Mobile gaming is advancing rapidly in terms of sophistication, with increasing numbers of successful high-fidelity 3D games exploiting the performance capabilities of the latest smartphones. As the complexity of content rises, the traditional approach of using manual play testing to verify performance is increasingly risky, especially if this is done late in the development process.
For the studios that are releasing a title across a wide range of devices, which is needed in order to reach the largest possible player base, the cost of manual testing effort increases as more and more performance profiles are added. To make this process easier, we are releasing a new tool to automate on-device performance analysis as part of your continuous integration development process. The tool provides easy-to-read performance reports, and dashboard-friendly JSON export so that you can slice the data however you like.

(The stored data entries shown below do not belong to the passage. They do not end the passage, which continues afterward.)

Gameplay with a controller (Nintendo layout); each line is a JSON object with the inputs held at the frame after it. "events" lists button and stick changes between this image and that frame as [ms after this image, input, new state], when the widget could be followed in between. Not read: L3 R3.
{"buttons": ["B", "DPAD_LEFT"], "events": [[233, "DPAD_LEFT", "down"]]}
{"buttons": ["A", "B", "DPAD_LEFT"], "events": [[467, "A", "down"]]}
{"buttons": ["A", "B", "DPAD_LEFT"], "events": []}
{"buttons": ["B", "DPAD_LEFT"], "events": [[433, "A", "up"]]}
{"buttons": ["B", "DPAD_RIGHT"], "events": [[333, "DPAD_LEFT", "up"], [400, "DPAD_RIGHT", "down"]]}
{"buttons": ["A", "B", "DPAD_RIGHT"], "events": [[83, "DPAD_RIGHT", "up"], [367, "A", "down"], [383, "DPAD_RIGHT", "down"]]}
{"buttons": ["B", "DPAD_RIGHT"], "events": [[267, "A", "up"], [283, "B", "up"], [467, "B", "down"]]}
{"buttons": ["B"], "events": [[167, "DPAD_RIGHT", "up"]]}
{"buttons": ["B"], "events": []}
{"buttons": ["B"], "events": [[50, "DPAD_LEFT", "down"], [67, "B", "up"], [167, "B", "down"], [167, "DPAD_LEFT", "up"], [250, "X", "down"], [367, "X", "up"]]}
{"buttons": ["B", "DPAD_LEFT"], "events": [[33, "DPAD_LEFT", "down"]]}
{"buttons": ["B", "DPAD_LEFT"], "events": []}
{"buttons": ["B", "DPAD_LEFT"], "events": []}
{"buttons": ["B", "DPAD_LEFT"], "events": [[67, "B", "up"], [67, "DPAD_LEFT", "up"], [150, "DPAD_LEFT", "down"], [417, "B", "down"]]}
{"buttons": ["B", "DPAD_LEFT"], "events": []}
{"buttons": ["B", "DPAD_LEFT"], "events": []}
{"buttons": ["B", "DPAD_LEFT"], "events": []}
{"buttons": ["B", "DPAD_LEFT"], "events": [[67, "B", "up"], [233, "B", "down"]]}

The main objective of continuous integration in software development is to empower the development team to produce high quality products. Running functional and performance testing automatically as they make changes to the application provides developers with timely feedback on their work. Rapid feedback ensures that issues are fixed quickly – ideally before the change is even committed into the main product code line – which reduces the impact of any bug and the cost of fixing it.
The same principle applies to game development, but with one major difference – in most game studios, coders are outnumbered by the creative teams that produce the user interfaces, characters, and game environments. Artists may not have the same deep technical background as the developers building the core rendering technology, but the art assets they create can strongly impact how well the game performs. To fully empower game teams, it is imperative that any automated tool flow provides feedback that all members of the team can understand.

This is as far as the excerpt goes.